Coaching does play a part in slumps but we can't be so quick to pin lack of performance solely on the coach or how he's handling a given player. That's seldom the whole story. If any of these guys--or any current Blazer such as Nicolas Batum--doesn't like the coaching or feels he's being oppressed the recourse is simple. You have to play your rear end off on defense every minute, every possession. You have to be smartly aggressive on your offensive attempts no matter how many or few you get and hit your shots. You have to rebound as best you can, sell yourself for the team every moment on the court, and show the world that you are a player to be reckoned with and a burgeoning star. If your coach then refuses to play you or berates you for doing those good things he looks like an idiot and the decision about his future is easy. At that point you have all the leverage you need to get your coach dismissed...leverage that plenty of great players have employed successfully in this league's history. But if you're just going to wilt out there, disappearing even in facets that don't require any special dispensation from your coach, then we have to ask the question whether it really is coaching or whether you're just not living up to the hype. If the list above is any evidence, most of the time you're just not living up to the hype.
Long before any of this started, at a time when most folks were still speculating this would be another bullish year for the Blazers, I stated publicly in this space that if the Blazers didn't have a decent year and didn't advance in the playoffs they'd be looking long and hard at a coaching change. I'm not advocating Nate be kept no matter what. In fact I think that kind of change is inevitable, perhaps desirable, if the team can't excel because it's easier and more prudent to try a new voice before dismantling the roster. But that's no guarantee that such a move would right the ship. Absent significant personnel changes it usually doesn't.
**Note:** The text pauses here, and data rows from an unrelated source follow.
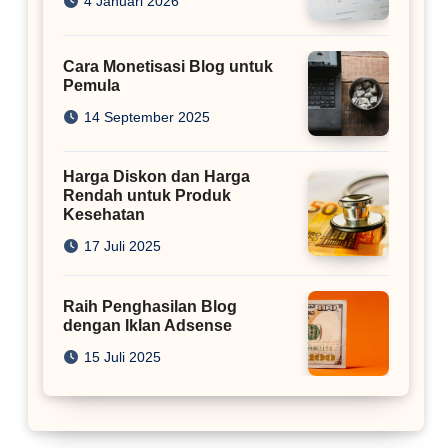
4 Januari 2026
Cara Monetisasi Blog untuk
Pemula
14 September 2025
Harga Diskon dan Harga
Rendah untuk Produk
Kesehatan
17 Juli 2025
Raih Penghasilan Blog
dengan Iklan Adsense
15 Juli 2025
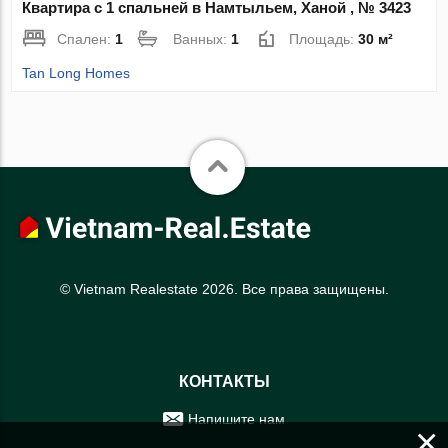
Квартира с 1 спальней в Намтыльем, Ханой , № 3423
Спален:
1
Ванных:
1
Площадь:
30 м²
Tan Long Homes
© Vietnam Realestate 2026. Все права защищены.
КОНТАКТЫ
Напишите нам
×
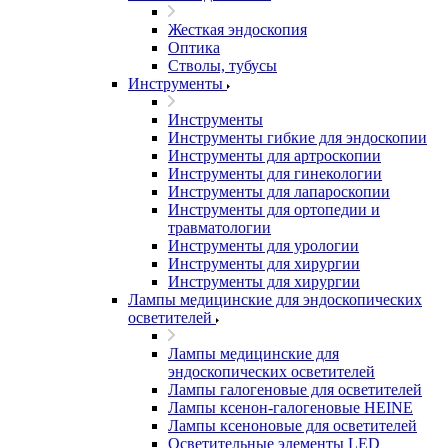
Жесткая эндоскопия
Оптика
Стволы, тубусы
Инструменты
Инструменты
Инструменты гибкие для эндоскопии
Инструменты для артроскопии
Инструменты для гинекологии
Инструменты для лапароскопии
Инструменты для ортопедии и
травматологии
Инструменты для урологии
Инструменты для хирургии
Инструменты для хирургии
Лампы медицинские для эндоскопических
осветителей
Лампы медицинские для
эндоскопических осветителей
Лампы галогеновые для осветителей
Лампы ксенон-галогеновые HEINE
Лампы ксеноновые для осветителей
Осветительные элементы LED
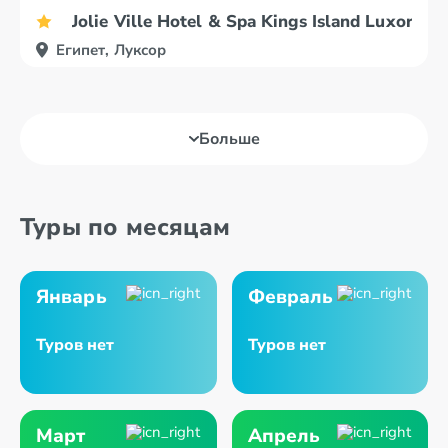
Jolie Ville Hotel & Spa Kings Island Luxor
Египет, Луксор
Больше
Туры по месяцам
Январь
Февраль
Туров нет
Туров нет
Март
Апрель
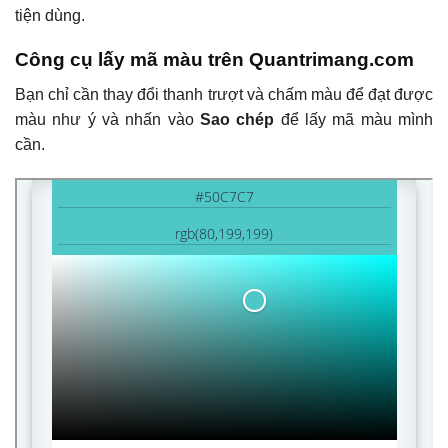
tiện dùng.
Công cụ lấy mã màu trên Quantrimang.com
Bạn chỉ cần thay đổi thanh trượt và chấm màu để đạt được
màu như ý và nhấn vào
Sao chép
để lấy mã màu mình
cần.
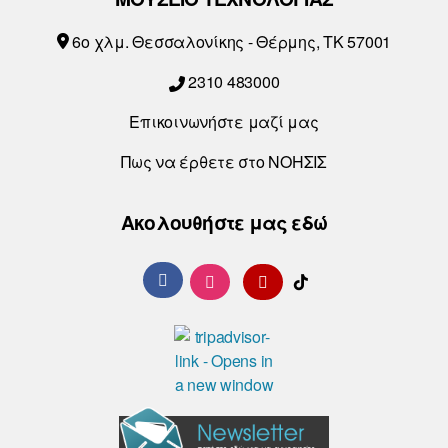
6o χλμ. Θεσσαλονίκης - Θέρμης, ΤΚ 57001
2310 483000
Επικοινωνήστε μαζί μας
Πως να έρθετε στο ΝΟΗΣΙΣ
Ακολουθήστε μας εδώ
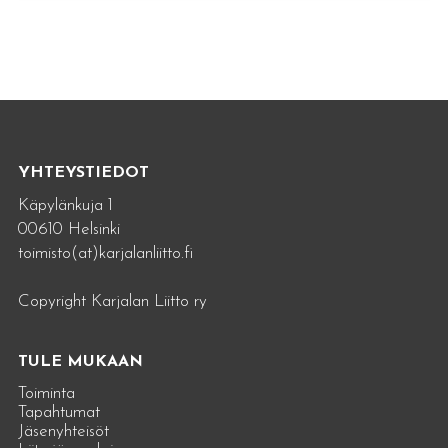
YHTEYSTIEDOT
Käpylänkuja 1
00610 Helsinki
toimisto(at)karjalanliitto.fi
Copyright Karjalan Liitto ry
TULE MUKAAN
Toiminta
Tapahtumat
Jäsenyhteisöt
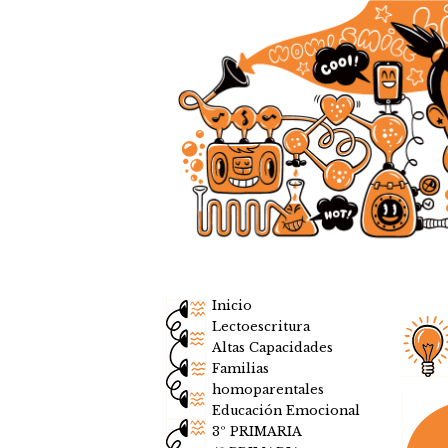
Inicio
Lectoescritura
Altas Capacidades
Familias
homoparentales
Educación Emocional
3º PRIMARIA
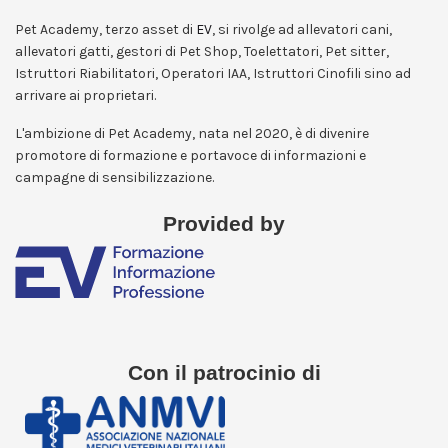
Pet Academy, terzo asset di
EV
, si rivolge ad allevatori cani,
allevatori gatti, gestori di Pet Shop, Toelettatori, Pet sitter,
Istruttori Riabilitatori, Operatori IAA, Istruttori Cinofili sino ad
arrivare ai proprietari.
L'ambizione di Pet Academy, nata nel 2020, è di divenire
promotore di formazione e portavoce di informazioni e
campagne di sensibilizzazione.
Provided by
Con il patrocinio di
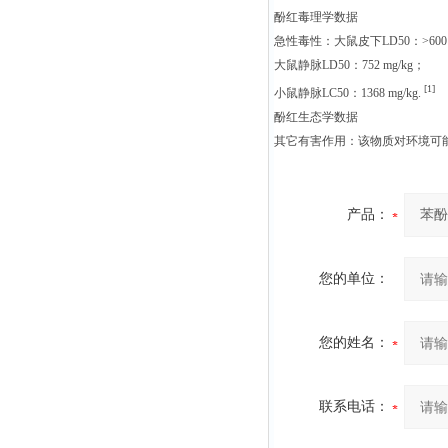
酚红毒理学数据
急性毒性：大鼠皮下LD50：>600 
大鼠静脉LD50：752 mg/kg；
[1]
小鼠静脉LC50：1368 mg/kg.
酚红生态学数据
其它有害作用：该物质对环境可
产品：
您的单位：
您的姓名：
联系电话：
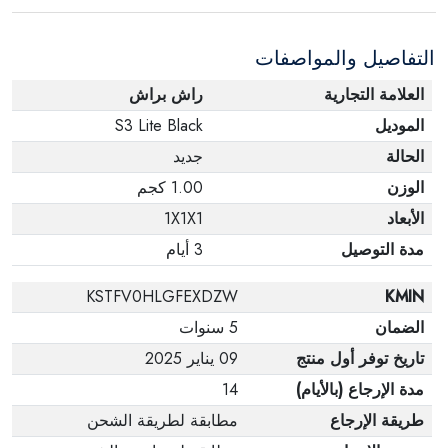
عبوته الأصلية. لاحظ أنه لا يمكن إرجاع المنتجات
الإلكترونية في حالة تغيير الرأي إذا لم تكن مختومة
التفاصيل والمواصفات
وفي عبواتها الأصلية.
العلامة التجارية
راش براش
الموديل
S3 Lite Black
الحالة
جديد
الوزن
1.00 كجم
الأبعاد
1X1X1
مدة التوصيل
3 أيام
KSTFV0HLGFEXDZW
KMIN
الضمان
5 سنوات
تاريخ توفر أول منتج
09 يناير 2025
مدة الإرجاع (بالأيام)
14
طريقة الإرجاع
مطابقة لطريقة الشحن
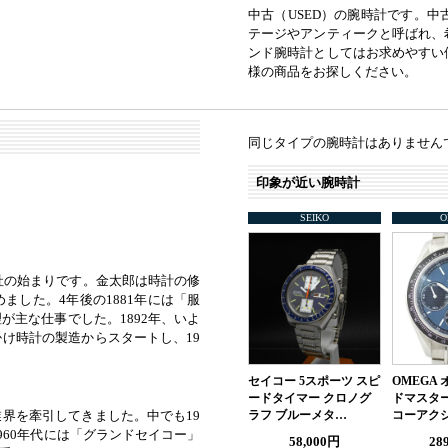
中古（USED）の腕時計です。
テージやアンティークと呼ばれ、
ンド腕時計としてはお求めやすい
様の商品をお探しください。
同じタイプの腕時計はありません
印象が近い腕時計
SEIKO
O
社の始まりです。金太郎は時計の修
した。4年後の1881年には「服
主な仕事でした。1892年、いよ
け時計の製造からスタートし、19
セイコー 5スポーツ スピ
OMEGA
ードタイマー クロノグ
ドマスター
界を牽引してきました。中でも19
ラフ ブルーメタ…
コーアクシ
960年代には「グランドセイコー」
58,000円
28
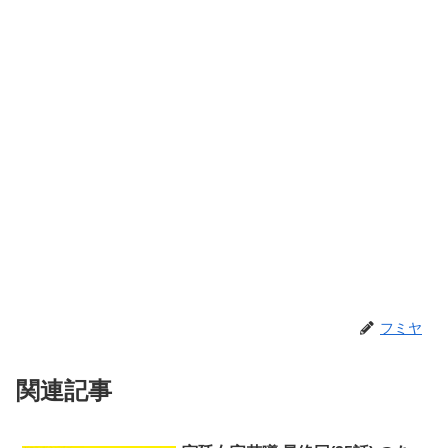
フミヤ
関連記事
Whatever faults Nate may or may not have, the roster's contributing factors cannot be ignored. Placing everything at the feet of the coach and solving every perceived shortcoming with the "He's keeping them down" meme quickly becomes wishful, if not flat-out sloppy, thinking. If there are serious problems with this team--if slumps like the current one become the norm--we're going to find out in the long run that coaching was the least of their worries.